At the epigenetic level, age-associated DNA methylation changes in circulating immune cells are enriched near binding sites of transcription factors involved in the hypoxic response, suggesting that oxygen availability shapes the aging epigenome. Physiological measurements demonstrate that skeletal muscle oxygen tension is lower in older than in younger animals and that aging blunts adaptive responses to intermittent hypoxia. Experimentally, intermittent hypoxia accelerates epigenetic aging across multiple tissues in old mice, a process that is largely reversible upon restoration of normoxia, indicating that epigenetic clocks reflect dynamic physiological stress rather than irreversible damage. Concordantly, exposure of humans to high altitude induces rapid epigenetic age acceleration.

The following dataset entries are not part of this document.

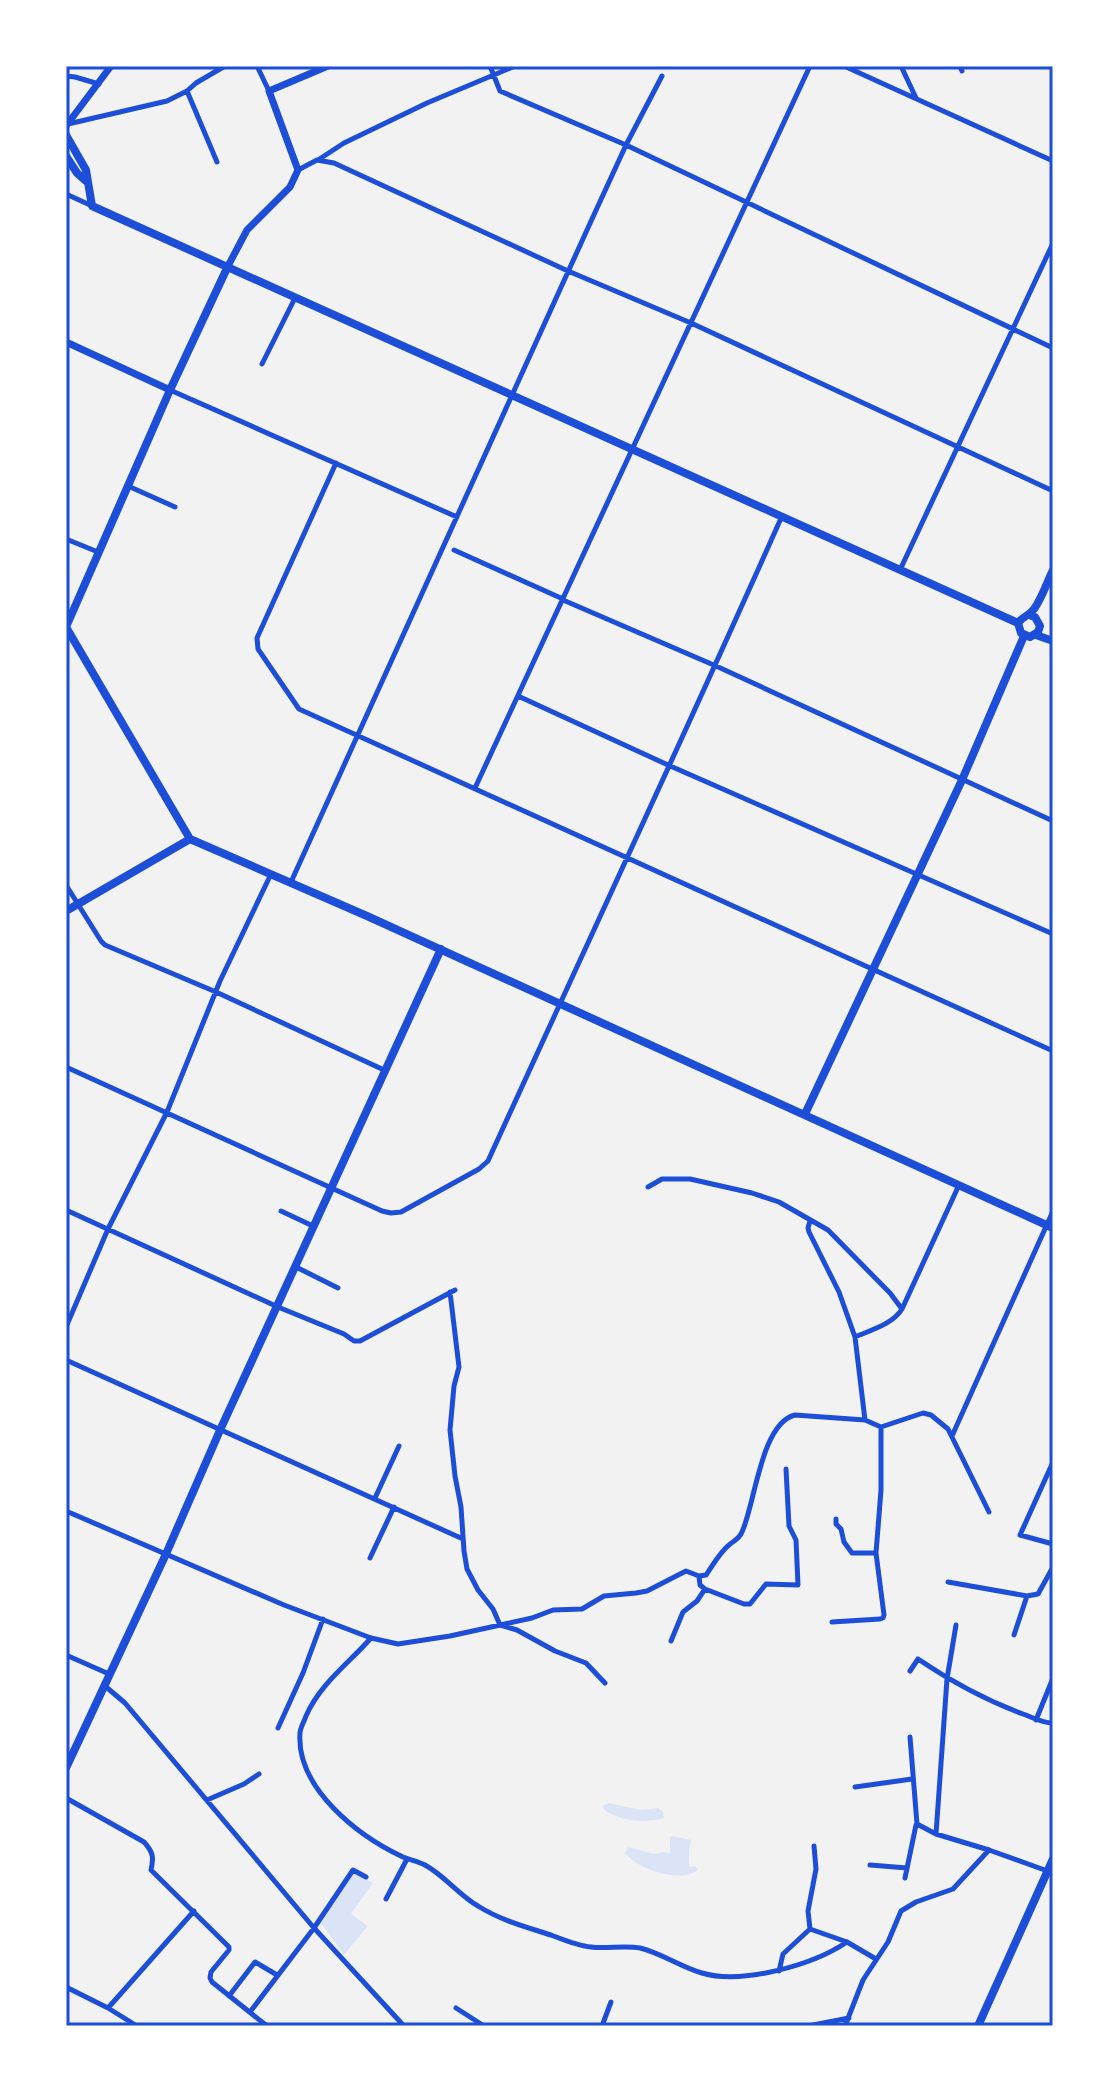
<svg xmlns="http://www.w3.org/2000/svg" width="1119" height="2092" font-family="Roboto,sans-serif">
<rect width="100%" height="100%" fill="#f2f2f2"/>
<path fill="#dbe4f7" d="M609,1803l32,7 17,-2 5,4 1,6c-18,6 -44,3 -60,-8l-1,-4z
M673,1836l18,4 -2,11v16l6,-1 3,4c-18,14 -61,-1 -73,-17l3,-6 26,7 9,-2 7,1v-16z
M354,1873l19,10 -22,31 17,12 -24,29 -23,-32z"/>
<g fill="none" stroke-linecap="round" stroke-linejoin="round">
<path stroke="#1d4ed8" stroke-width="5" d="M257,66l12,25
M490,66l10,25 126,54 427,203
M844,66l209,95
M901,66l15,32
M960,66l2,5
M66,76l9,1 24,7
M187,91l30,71
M68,124l99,-23 20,-10 9,-8 29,-17
M318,160l26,-17 83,-40 88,-37
M298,170l19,-10 17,3 234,108 123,52 362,168
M66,194l24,11
M262,364l33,-66
M170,390l287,127
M336,463l-79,175 1,11 41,60 754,342
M128,486l47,21
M66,539l32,13
M454,550l109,49
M900,570l153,-327
M563,600l153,66 337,155
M518,696l150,69 385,169
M475,788l335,-722
M291,882l301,-663 34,-74 36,-69
M66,885l35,56 4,4 111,47 168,78
M66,1067l316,144 9,2 10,-1 78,-43 9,-8c98,-215 198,-429 294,-645
M648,1187l14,-8h28l62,14 27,9 49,28 62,63 12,16 57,-124
M66,1210l212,97 66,27 10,7h6l95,-51
M281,1211l32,15
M810,1221l-2,7 1,4 30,60 16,45 10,83
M296,1267l42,21
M450,1292l9,75 -5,19 -4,44 5,46 6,31 3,44 3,18 11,21 15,19 7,16 17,5 38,21 31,12 19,20
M66,1327l42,-98 59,-117 53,-131 51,-107
M855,1337c16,-7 38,-13 47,-28
M66,1360l397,179
M952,1436l101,-225
M1053,1462l-33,73 33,9
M375,1498l24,-52
M66,1511l218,94 87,33 27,6 52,-8 82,-18 21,-8 29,-1 22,-13 32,-3 11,-2 39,-20 13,5 7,-1c7,-10 14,-23 23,-30 6,-5 10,-6 13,-13 13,-28 19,-109 53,-117l70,5 16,7 42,-14 8,2 17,14 41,83
M836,1519v5l5,5 3,13 8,11h24
M370,1558l24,-51
M699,1576l1,9 5,4 39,15h6l16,-20 32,1 -2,-45 -7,-14 -3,-57
M948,1582l79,14 11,-2 15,-27
M832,1622l48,-3 3,-1 1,-3 -8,-62 5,-63v-63
M1014,1635l13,-39
M371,1638c-23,26 -51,46 -65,78 -2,6 -6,12 -6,17 -4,55 58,103 103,124 7,3 15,4 22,8 20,11 34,30 53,41 22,14 48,21 73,29 13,5 27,11 40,12 16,2 34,-2 49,1 21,5 41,19 62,25 40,12 111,-8 145,-31
M671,1641l12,-29 14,-11 8,-12
M66,1655l43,19
M910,1671l8,-12c34,23 67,41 105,55 11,4 19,9 30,9
M105,1686l20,17 189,225 90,98
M1036,1720l17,-42
M278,1728l25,-55 20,-54
M910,1737l7,87 19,10 53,16 64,23
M855,1787l57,-8
M66,1798l78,44c9,10 10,15 7,28l78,77v3l-18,22 -1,6 2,4 55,44
M207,1800l37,-16 15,-10
M936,1834l11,-155 9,-54
M870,1865l37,3
M905,1878l11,-53
M386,1899l21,-40
M810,1929l-2,-18 8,-42 -2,-23
M810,1929l37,13 29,17
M779,1971l4,-17 27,-25
M66,1987l42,21 29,18
M229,1996l26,-34 22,13
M108,2008l86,-97
M456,2008l28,18
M250,2012l64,-84 39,-58 13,7
M602,2026l9,-24
M808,2026l41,-8
M845,2026l18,-46 25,-38 13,-31 15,-9 37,-13 36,-39"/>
<path stroke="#1d4ed8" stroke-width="7" d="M66,126l45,-60
M228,266l19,-36 43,-43 8,-17 -29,-79 59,-25
M66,342l104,48"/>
<path stroke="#1d4ed8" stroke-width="8" d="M66,135l20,35 6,36 926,417
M66,156l11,17 9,8
M1029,615l6,2 5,9 -2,6 -8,5 -9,-4 -3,-10c5,-7 11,-7 16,-14 8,-11 13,-27 19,-39
M1036,635l17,6
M190,839l177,77 686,312
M190,839l-124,-212 104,-237 58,-124
M66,911l124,-72
M805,1114l157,-334 62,-144
M66,1768l100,-214 55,-126 220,-479
M978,2026l75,-167"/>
</g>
<rect width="1119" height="2092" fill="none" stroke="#ffffff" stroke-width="136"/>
<rect x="68" y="68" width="983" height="1956" fill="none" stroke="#1d4ed8" stroke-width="3"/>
</svg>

These findings support a broader model in which aging progressively induces a state of chronic, mild hypoxia in many tissues. Age-related alterations in oxygen transport and delivery—combined with extracellular matrix remodeling, microvascular rarefaction, and endothelial dysfunction—reduce tissue perfusion and oxygen diffusion. Hypoxia-driven metabolic reprogramming suppresses mitochondrial oxidative phosphorylation, leading to energetic failure, impaired cellular maintenance, and induction of cellular senescence. Senescent cells, through the senescence-associated secretory phenotype, further stiffen the extracellular matrix and exacerbate vascular dysfunction, reinforcing hypoperfusion and closing a self-sustaining vicious cycle.
Together, this framework positions hypoxia not as a passive consequence of aging, but as a primary biological driver linking epigenetic aging, mitochondrial dysfunction, vascular decline, inflammation, and loss of resilience, with important implications for interventions targeting the aging process.